Here \(L_n^{|m|}\) are Laguerre polynomials, and nm are the radial quantum number, and the orbital angular momentum quantum number, correspondingly. The physical meaning of the radial quantum number n is discussed in [25]. w describes the width of the beam. Photons in these beams have angular momentum m.

These solutions describe the orbital angular momentum states or twisted light [26,27,28,29], and they are an important tool in modern quantum optical technologies. They are created experimentally by imposing \(\exp (im \phi )\) phase structure on a laser beam.
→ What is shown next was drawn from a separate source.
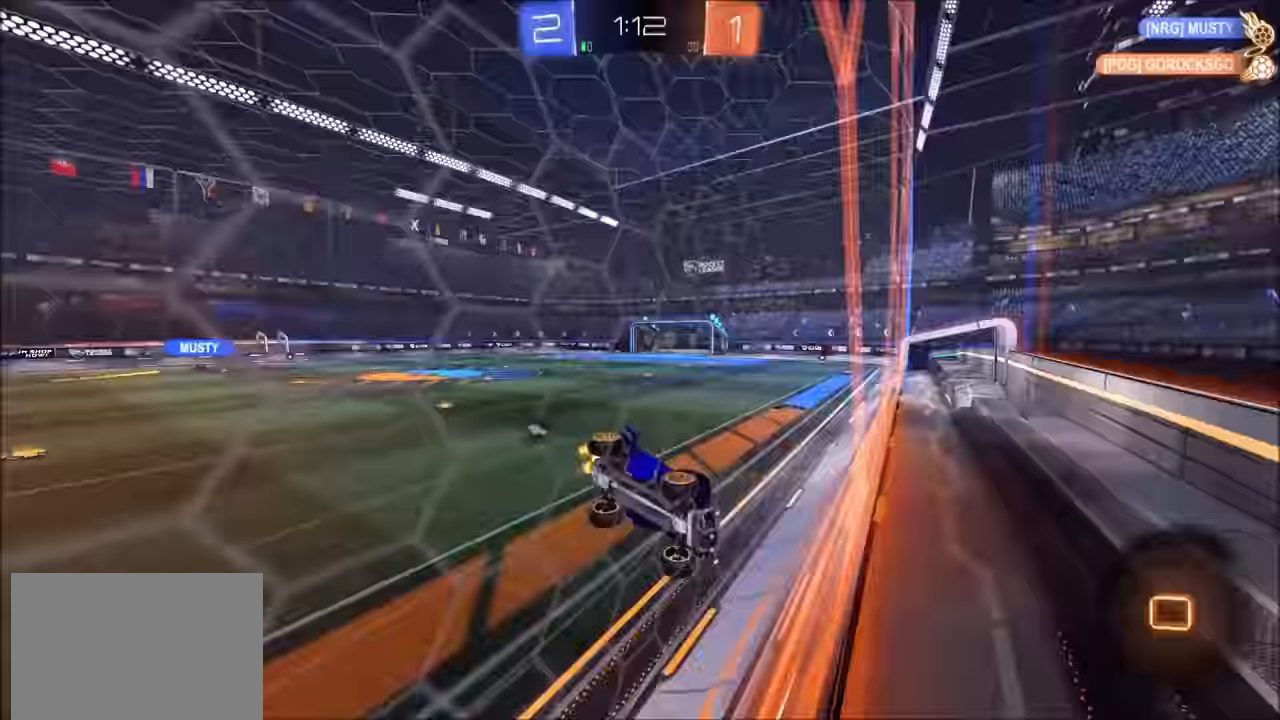
{"buttons": ["R2"], "left_stick": "down-right", "right_stick": "center", "events": [[350, "left_stick", "down-right"]]}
There is currently much work on the generation of orbital angular momentum states and their applications (e.g., [30,31,32,33,34]). They are robust in noisy environments (e.g., [35]), and therefore important for quantum communications.

In our context, they are important because they provide an experimental implementation of a quantum system with a finite dimensional Hilbert space. The whole formalism of this monograph can be used in the context of orbital angular momentum states. Mutually unbiased bases with orbital angular momentum states have been studied in [36, 37], and entanglement in [38]. Applications to quantum cryptography have been discussed in [39].

7.4 Other Applications

We discussed above applications in the area of quantum optics and quantum information. Applications in other areas include quantum maps [40,41,42,43,44,45], two-dimensional electron system in a uniform magnetic field and the magnetic translation group [46,47,48,49,50], and the quantum Hall effect [51, 52].

All these ideas are also used in the context of Signal Processing, where the dual variables position and momentum become time and frequency [54, 55]. For example, the factorization discussed in Sect. 4.9, is inspired by Ref. [56] on fast Fourier transforms, in the context of Signal Processing.

Work related to the formalism of finite quantum systems, in the context of Applied Mathematics is summarized in [57].